Die AG Papan erforscht innovative Ansätze der Infektionsdiagnostik an der Schnittstelle von Wirtsantwort und Erregeridentifikation. Unser übergeordnetes Ziel ist es, besser zu verstehen, was bei einer Infektion im Zusammenspiel von Erreger und Wirt passiert — und dieses Wissen in klinisch nutzbare Diagnostik zu übersetzen.

Ein zentraler Forschungsschwerpunkt der AG Papan liegt auf der Erforschung und klinischen Implementierung von Host-Response-Biomarkern. Wir untersuchen Wirts-Antwort-Signaturen, beispielsweise die Kombination von TRAIL, IP-10 und CRP, die es ermöglichen, zwischen bakteriellen und viralen Infektionsursachen zu unterscheiden. Dabei interessieren uns sowohl die biologischen Grundlagen der differenziellen Wirtsantwort als auch die Frage, wie solche Biomarker-basierten Tests in die Routine integriert werden können. Unsere bisherigen Arbeiten umfassen die prospektive Validierung dieser Signatur bei Kindern mit akuten Infektionen, die Untersuchung der Biomarker-Expression bei Mycoplasma pneumoniae-Infektionen und COVID-19, die Analyse des prädiktiven Werts für schwere Krankheitsverläufe sowie die laufende Evaluation in der pädiatrischen Notaufnahme.

Darüber hinaus streben wir die Integration von Host-Response-Diagnostik mit molekularer mikrobiologischer Erregerdiagnostik an. Wir verfolgen hierbei den Ansatz, dass ein umfassendes Bild einer Infektion zwei komplementäre Informationsebenen erfordert: die Identifikation eines oder mehrerer Erreger selbst (z.B. durch metagenomische Sequenzierung) und die Einordnung der individuellen Wirtsreaktion. Die Kombination beider Ansätze hat das Potenzial, die diagnostische Genauigkeit zu verbessern und insbesondere die schwierige Unterscheidung zwischen Kolonisation und Infektion zu schärfen.

Ein weiterer Schwerpunkt liegt auf der Entwicklung von Infektionsmodellen zur Beurteilung der Humanpathogenität bakterieller Erreger.
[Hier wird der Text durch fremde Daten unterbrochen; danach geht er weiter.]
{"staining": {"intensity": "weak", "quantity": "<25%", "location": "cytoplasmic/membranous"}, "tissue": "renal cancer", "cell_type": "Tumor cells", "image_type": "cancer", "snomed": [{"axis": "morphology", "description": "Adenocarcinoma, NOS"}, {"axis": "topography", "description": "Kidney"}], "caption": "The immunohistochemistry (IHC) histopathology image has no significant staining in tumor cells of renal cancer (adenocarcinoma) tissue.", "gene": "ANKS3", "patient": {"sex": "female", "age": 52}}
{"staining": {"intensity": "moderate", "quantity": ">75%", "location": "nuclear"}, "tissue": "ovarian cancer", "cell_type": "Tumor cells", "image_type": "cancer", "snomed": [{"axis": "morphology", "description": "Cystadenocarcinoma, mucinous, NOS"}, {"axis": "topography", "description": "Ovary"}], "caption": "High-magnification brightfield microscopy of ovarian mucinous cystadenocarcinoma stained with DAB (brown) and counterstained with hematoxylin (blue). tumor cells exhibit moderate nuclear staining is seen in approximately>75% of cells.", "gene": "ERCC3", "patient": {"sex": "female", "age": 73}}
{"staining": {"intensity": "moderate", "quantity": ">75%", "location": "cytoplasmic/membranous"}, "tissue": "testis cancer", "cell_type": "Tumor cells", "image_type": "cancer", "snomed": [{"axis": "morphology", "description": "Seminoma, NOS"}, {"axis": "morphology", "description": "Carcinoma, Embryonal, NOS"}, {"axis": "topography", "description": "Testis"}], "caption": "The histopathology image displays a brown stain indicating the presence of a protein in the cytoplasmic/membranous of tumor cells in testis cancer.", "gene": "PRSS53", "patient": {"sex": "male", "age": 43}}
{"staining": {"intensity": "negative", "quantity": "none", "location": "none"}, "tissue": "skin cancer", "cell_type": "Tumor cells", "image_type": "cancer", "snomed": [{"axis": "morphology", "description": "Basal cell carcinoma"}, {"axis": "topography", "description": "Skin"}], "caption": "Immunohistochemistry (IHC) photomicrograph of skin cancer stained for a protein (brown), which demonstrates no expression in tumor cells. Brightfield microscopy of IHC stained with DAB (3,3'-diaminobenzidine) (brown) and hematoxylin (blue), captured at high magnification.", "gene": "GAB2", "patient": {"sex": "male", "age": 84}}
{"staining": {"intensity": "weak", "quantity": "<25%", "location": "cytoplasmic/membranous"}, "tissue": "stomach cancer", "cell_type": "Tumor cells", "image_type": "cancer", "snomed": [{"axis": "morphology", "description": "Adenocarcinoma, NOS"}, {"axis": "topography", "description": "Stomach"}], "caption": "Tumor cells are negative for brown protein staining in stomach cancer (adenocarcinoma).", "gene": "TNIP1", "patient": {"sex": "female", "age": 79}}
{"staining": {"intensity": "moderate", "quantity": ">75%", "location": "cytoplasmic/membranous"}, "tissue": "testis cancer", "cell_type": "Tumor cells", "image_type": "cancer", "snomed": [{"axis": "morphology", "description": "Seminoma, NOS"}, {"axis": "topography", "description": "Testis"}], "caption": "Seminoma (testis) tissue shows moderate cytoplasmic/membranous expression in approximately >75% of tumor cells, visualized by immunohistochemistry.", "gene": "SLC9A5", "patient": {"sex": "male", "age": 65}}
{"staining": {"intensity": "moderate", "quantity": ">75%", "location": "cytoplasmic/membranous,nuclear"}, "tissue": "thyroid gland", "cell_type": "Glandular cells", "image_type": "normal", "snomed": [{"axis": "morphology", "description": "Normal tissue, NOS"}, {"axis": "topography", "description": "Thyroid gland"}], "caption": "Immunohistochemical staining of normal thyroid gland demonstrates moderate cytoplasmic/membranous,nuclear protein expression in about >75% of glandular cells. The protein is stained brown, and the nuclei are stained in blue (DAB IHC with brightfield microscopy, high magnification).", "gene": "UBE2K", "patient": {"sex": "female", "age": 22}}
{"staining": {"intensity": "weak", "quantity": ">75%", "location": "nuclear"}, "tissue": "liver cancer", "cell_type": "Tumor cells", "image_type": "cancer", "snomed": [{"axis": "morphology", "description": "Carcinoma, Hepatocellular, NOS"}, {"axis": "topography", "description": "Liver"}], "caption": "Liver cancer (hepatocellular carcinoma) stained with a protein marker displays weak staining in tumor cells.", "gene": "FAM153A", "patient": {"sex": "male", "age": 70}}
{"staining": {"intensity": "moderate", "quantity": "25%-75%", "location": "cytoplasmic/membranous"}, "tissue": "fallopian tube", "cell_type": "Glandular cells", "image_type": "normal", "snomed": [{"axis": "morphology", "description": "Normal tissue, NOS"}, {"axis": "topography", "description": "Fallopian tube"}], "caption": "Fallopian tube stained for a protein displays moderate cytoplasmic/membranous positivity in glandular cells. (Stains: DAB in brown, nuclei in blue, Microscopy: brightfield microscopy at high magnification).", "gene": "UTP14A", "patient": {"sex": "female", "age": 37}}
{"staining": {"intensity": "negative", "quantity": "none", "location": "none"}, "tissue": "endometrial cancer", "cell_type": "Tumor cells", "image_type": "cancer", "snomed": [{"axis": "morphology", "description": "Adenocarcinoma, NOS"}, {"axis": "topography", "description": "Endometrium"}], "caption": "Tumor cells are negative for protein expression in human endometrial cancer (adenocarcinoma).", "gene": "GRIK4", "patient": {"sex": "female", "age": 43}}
Hier untersuchen wir, welche mikrobiellen Faktoren und Wirts-Pathogen-Interaktionen darüber entscheiden, ob ein bakterieller Erreger bei einem bestimmten Patienten eine klinisch relevante Infektion verursacht.

In einem weiteren Forschungszweig beschäftigen wir uns mit Lehrforschung und der Weiterentwicklung von digitalen Ansätzen in der medizinischen Lehre, u.a. künstliche Intelligenz (KI)-gestützte Trainingstools für klinisches Denken (Clinical Reasoning) in der Infektionsmedizin. Komplementiert wird dieser Forschungsbereich durch Arbeiten zu Diversity, Equity and Inclusion im akademischen System.